Bump: this still happens in 1.5.0

[LeifW]

Same on 1.6.0:

[Client Request] {
  host      = sdb.us-west-2.amazonaws.com:443
  secure    = True
  method    = POST
  target    = Nothing
  timeout   = ResponseTimeoutMicro 70000000
  redirects = 0
  path      = /
  query     = AWSAccessKeyId=redacted...
  headers   = date: 2018-06-26T07:30:29.288364251Z; content-type: application/x-www-form-urlencoded; charset=utf-8
  body      = Action=CreateDomain&DomainName=foo&Version=2009-04-15
}
[Client Response] {
  status  = 403 Forbidden
  headers = date: Tue, 26 Jun 2018 07:30:29 GMT; transfer-encoding: chunked; connection: keep-alive; server: Amazon SimpleDB
}
[ServiceError] {
  service    = SDB
  status     = 403 Forbidden
  code       = SignatureDoesNotMatch
  message    = Just The request signature we calculated does not match the signature you provided. Check your AWS Secret Access Key and signing method. Consult the service documentation for details.
  request-id = Just 2caed883-6cda-bc16-0672-a74a4e3c13a9
}

[LeifW]

One difference I noticed in my request from the docs: In my request, Action and DomainName are in the request body, while in the docs, there is apparently no body; Action and DomainName are additional parameters in the query part of the URL: https://docs.aws.amazon.com/AmazonSimpleDB/latest/DeveloperGuide/SDB_API_CreateDomain.html Version is in both the query string and body of my request.

[LeifW]

The "aws" package has an SDB client that works: http://hackage.haskell.org/package/aws-0.20/docs/Aws-SimpleDb.html In a request on there I just sent, it's using POST, the query string is empty, the only headers are Date and Content-Type application/x-www-form-urlencoded; charset=utf-8, and the body consists of Signature, AWSAccessKeyId, SignatureMethod=HmacSHA256, SignatureVersion=2, Timestamp=2018-07-01T07%3A36%3A09, Version=2009-04-15, and Action=ListDomains,

[LeifW]

It looks like the postQuery used by sdb is correctly creating a POST request with the parameters as form parameters in the body, but the V2 signing method just puts the signature stuff as query params. Query params are unusual for a POST, especially a form post.

[LeifW]

Could this either be fixed, or perhaps have the package marked as deprecated on Hackage? There's already a perfectly working SimpleDB client on hackage, and I wasted a fair amount of time building around this Amazonka client, which I can't tell if it has ever worked.

[endgame]

While it would be nice to fix eventually, it's not worth holding up the 2.0 release over. it's pretty clearly not a flagship AWS product and isn't even in any remotely new regions:

Amazon SimpleDB is currently available in the US East (Northern Virginia), US West (Oregon), US West (Northern California), EU (Ireland), Asia Pacific (Singapore), Asia Pacific (Tokyo), Asia Pacific (Sydney), and South America (Sao Paulo) Regions.

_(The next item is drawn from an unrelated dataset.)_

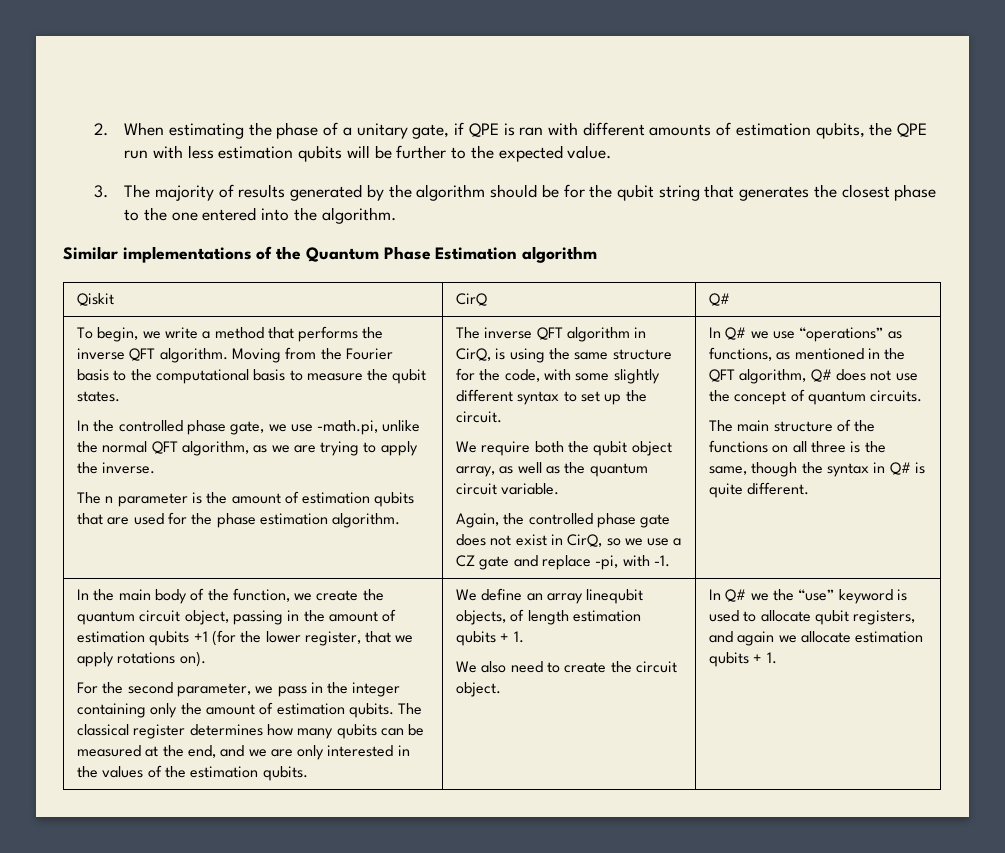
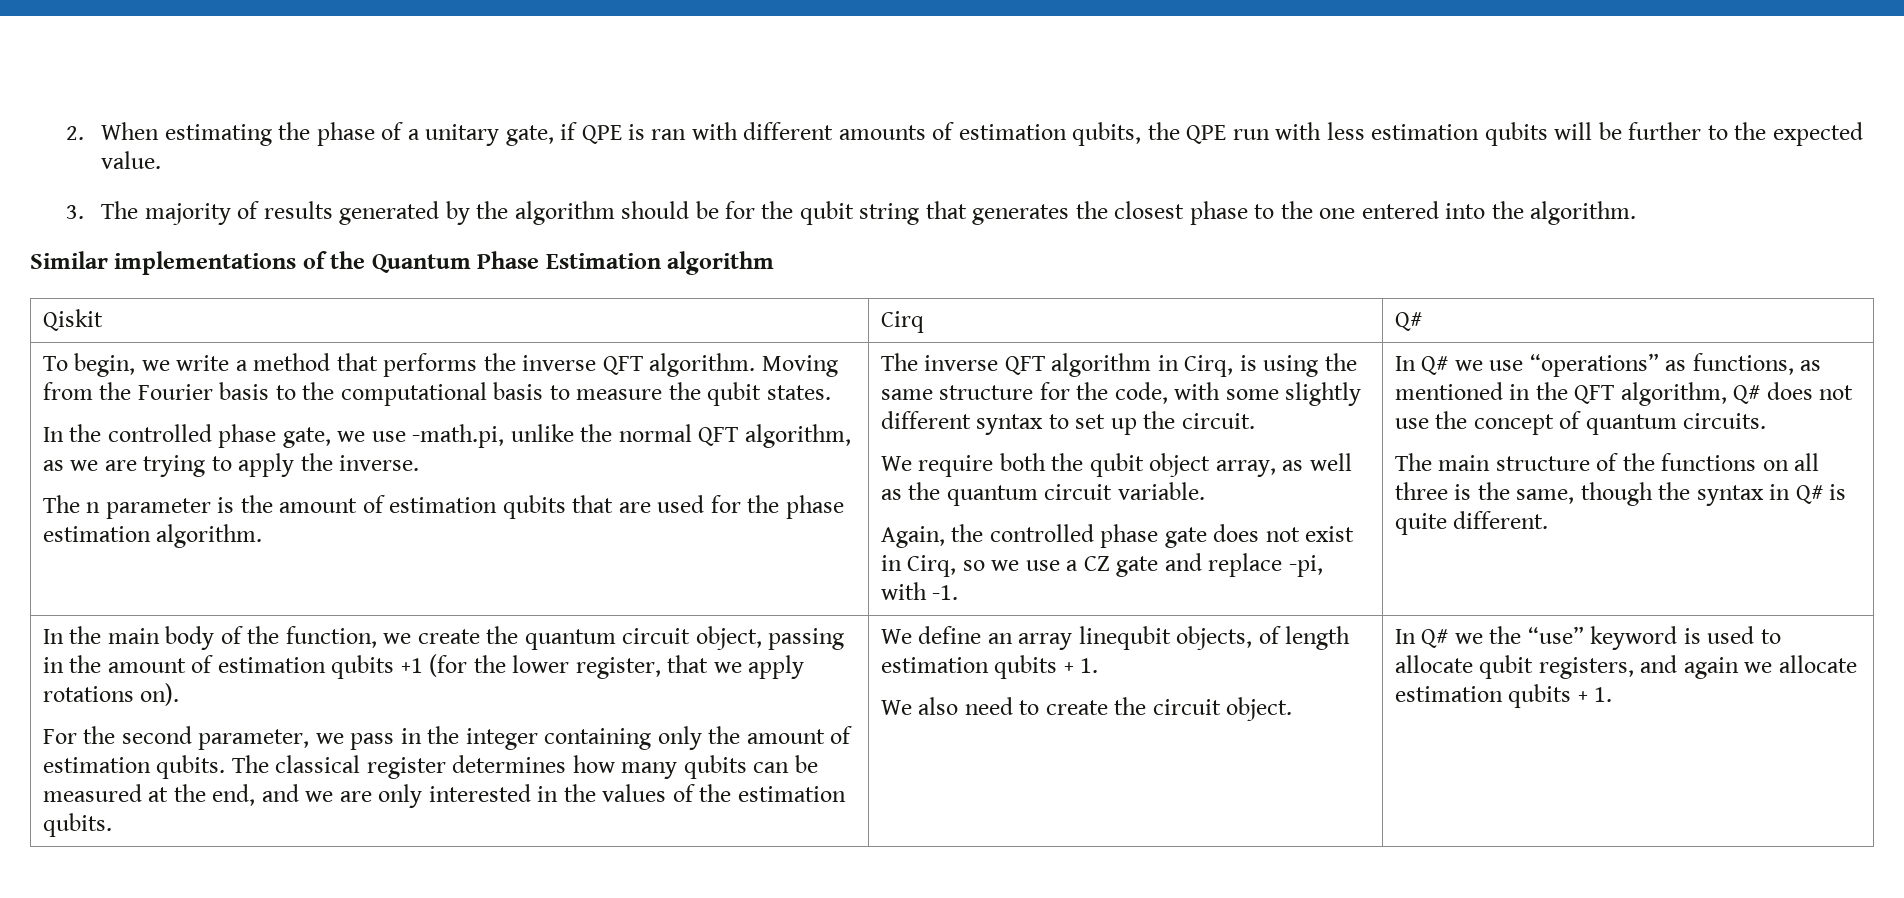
[455,293,487,306] CirQ -> [880,311,924,333] Cirq
[455,348,491,361] CirQ, -> [1184,355,1234,377] Cirq,
[567,534,603,547] CirQ, -> [907,555,957,577] Cirq,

I'd consider a PR if someone else had time to make one, though.

[endgame]

Jeff Barr confirms that SimpleDB is closed to new signups:

After giving it a lot of thought, we made the decision to discontinue new access to a small number of services, including AWS CodeCommit.

While we are no longer onboarding new customers to these services, there are no plans to change the features or experience you get today, including keeping them secure and reliable.

We also support migrations to other AWS or third-party solutions better aligned with your evolving needs. Keep the feedback coming. We’re always listening.

I hear you and we are making improvements so this is clearer for customers.

The services I'm referring to are: S3 Select, CloudSearch, Cloud9, SimpleDB, Forecast, Data Pipeline, and CodeCommit.

I still haven't had time to look at this, but when I do, there's a real chance I won't have access to SimpleDB. If that is the case, I will just have to close this issue WONTFIX.